→ Task brief:
Scan the material below and report how many lines include the string "помогает"; nothing else belongs in the reply.
══════════
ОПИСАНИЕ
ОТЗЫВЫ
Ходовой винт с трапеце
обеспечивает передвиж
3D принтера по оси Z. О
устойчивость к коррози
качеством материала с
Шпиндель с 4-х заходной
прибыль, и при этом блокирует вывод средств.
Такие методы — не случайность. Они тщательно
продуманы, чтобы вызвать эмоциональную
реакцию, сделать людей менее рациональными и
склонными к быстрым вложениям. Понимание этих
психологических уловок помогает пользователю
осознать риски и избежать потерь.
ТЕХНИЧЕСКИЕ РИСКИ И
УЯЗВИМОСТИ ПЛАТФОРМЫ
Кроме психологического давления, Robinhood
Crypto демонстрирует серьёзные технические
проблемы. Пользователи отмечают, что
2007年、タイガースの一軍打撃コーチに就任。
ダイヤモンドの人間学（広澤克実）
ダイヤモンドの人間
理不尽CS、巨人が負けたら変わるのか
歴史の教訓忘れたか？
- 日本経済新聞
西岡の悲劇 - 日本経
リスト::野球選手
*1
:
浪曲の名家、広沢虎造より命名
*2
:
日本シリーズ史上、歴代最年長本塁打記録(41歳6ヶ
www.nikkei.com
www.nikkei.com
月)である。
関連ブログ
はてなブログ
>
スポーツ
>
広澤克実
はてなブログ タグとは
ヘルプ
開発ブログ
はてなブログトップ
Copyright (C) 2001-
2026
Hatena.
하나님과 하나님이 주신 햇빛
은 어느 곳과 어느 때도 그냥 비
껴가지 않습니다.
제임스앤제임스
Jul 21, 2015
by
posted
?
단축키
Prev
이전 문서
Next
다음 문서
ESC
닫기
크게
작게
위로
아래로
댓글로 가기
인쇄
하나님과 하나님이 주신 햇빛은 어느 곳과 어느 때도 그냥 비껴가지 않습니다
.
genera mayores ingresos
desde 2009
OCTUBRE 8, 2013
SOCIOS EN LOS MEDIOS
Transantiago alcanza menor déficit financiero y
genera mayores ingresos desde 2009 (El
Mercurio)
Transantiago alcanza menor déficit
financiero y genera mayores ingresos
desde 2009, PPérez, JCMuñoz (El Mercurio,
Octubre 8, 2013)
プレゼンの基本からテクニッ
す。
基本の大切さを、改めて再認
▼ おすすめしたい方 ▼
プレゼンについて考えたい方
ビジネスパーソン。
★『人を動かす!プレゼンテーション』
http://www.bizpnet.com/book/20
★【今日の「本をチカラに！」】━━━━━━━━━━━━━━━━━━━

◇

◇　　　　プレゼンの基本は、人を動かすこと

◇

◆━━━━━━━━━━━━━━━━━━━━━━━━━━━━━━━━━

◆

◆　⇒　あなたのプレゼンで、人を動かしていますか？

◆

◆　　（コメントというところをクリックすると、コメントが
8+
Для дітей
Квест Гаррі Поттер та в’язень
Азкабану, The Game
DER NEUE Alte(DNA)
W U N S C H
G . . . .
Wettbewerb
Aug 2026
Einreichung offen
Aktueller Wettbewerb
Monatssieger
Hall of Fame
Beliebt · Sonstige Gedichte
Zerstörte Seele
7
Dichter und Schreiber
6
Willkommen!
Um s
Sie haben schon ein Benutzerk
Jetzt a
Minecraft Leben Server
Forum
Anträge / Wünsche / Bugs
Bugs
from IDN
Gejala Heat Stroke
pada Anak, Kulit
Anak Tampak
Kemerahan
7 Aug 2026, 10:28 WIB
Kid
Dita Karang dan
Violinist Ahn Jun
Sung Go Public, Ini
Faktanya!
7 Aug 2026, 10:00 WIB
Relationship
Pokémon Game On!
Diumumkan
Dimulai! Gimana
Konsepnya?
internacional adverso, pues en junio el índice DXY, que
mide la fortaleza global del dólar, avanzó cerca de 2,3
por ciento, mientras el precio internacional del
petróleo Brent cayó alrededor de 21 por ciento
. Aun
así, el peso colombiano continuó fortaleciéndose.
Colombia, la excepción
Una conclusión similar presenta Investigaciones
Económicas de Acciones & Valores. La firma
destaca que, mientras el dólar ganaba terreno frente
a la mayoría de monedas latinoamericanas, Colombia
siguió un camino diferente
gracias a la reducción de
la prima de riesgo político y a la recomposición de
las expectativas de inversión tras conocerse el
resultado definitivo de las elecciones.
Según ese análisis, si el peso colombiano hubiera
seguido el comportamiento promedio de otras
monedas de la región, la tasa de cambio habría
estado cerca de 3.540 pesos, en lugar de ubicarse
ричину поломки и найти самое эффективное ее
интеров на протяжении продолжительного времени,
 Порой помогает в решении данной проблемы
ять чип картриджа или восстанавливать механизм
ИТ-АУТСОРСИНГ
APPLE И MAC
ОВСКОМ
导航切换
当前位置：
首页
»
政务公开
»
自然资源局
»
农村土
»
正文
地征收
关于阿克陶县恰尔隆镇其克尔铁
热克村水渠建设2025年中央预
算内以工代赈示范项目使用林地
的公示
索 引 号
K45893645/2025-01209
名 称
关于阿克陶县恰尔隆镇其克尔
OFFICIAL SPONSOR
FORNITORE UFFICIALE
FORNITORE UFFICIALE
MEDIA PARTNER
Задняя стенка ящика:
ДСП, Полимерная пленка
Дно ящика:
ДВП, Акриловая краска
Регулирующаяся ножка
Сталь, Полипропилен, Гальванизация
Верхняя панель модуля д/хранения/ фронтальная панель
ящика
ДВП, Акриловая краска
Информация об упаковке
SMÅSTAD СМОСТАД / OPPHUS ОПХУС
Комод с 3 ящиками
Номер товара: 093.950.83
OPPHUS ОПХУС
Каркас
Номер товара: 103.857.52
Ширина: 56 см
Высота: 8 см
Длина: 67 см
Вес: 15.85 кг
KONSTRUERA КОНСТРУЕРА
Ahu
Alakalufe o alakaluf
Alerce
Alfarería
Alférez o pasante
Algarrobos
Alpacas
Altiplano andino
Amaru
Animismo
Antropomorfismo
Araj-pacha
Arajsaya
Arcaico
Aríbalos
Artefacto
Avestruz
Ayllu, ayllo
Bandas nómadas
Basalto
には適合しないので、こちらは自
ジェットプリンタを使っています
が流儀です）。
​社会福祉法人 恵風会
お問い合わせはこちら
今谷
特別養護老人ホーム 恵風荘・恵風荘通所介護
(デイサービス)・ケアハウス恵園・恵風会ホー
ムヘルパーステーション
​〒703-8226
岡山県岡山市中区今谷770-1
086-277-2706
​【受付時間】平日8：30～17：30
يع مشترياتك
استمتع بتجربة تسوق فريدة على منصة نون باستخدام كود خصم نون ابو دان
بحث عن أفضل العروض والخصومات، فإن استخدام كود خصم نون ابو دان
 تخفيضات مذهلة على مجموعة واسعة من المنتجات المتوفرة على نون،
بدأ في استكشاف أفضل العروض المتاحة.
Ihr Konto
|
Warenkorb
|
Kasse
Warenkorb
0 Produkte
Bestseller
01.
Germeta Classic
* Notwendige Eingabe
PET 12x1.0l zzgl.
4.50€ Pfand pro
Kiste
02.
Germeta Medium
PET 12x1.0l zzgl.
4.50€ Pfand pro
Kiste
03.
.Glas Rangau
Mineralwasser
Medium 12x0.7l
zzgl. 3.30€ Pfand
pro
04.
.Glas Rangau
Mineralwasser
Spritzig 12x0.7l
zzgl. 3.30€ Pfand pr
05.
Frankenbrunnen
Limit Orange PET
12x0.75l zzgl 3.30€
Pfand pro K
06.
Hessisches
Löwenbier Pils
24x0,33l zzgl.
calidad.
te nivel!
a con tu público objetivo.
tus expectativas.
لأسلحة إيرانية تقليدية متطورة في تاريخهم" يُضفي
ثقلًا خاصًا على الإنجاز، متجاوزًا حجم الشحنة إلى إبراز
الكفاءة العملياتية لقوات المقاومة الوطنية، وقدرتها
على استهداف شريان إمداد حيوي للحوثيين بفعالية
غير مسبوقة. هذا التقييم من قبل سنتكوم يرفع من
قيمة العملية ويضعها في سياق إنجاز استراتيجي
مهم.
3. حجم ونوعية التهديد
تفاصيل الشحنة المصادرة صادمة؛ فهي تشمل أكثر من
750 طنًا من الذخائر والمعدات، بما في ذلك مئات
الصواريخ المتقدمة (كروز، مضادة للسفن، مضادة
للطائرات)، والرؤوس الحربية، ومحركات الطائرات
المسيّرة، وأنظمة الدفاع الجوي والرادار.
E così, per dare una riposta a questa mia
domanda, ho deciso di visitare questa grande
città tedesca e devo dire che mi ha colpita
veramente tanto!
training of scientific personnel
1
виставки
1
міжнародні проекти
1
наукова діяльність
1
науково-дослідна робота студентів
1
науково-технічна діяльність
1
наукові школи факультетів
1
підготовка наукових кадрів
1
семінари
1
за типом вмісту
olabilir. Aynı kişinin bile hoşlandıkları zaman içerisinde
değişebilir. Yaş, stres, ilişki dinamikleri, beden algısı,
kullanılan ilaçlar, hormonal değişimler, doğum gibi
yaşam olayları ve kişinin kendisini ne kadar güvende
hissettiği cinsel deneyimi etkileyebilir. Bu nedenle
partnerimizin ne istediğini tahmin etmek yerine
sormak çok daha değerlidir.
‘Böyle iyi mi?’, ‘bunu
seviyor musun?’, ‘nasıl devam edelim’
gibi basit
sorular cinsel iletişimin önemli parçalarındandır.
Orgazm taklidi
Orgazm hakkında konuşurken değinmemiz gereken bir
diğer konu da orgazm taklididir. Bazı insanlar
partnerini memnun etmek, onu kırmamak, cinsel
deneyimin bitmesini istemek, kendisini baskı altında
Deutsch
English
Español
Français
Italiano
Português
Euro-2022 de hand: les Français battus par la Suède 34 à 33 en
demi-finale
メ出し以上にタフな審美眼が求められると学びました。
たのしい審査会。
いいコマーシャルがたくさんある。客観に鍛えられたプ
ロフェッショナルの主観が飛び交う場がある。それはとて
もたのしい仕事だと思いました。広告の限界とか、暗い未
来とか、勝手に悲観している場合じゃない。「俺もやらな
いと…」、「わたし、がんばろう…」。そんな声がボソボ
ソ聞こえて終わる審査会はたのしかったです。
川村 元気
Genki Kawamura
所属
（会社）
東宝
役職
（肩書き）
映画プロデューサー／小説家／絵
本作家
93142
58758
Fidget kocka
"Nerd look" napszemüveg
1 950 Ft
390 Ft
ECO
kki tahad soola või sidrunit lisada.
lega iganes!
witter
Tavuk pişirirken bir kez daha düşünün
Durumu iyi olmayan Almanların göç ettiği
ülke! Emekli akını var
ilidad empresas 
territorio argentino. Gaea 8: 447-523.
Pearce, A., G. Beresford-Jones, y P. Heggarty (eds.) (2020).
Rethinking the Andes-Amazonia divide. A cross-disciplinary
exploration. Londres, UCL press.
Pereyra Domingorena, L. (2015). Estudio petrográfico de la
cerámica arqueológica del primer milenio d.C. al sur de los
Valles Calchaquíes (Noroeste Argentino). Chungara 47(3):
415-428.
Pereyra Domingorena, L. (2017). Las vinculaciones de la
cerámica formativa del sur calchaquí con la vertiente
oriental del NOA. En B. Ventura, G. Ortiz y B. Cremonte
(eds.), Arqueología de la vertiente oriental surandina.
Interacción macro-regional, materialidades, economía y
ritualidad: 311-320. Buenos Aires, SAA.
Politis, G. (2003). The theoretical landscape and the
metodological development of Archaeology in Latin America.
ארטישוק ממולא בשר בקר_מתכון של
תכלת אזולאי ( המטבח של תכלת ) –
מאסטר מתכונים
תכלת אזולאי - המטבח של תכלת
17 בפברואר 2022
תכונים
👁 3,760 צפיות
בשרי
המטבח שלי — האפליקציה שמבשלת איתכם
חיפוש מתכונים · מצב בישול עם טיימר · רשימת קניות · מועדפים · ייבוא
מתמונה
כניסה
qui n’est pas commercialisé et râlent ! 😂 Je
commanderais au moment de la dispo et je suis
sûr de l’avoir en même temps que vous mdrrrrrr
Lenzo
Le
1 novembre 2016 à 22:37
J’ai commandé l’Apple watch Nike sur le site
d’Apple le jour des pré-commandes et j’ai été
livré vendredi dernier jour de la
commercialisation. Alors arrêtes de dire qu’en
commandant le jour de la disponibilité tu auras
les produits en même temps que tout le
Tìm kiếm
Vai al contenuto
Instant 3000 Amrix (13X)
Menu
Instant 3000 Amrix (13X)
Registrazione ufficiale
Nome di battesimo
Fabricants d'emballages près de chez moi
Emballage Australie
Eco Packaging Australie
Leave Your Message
══════════
→ Answer space:
2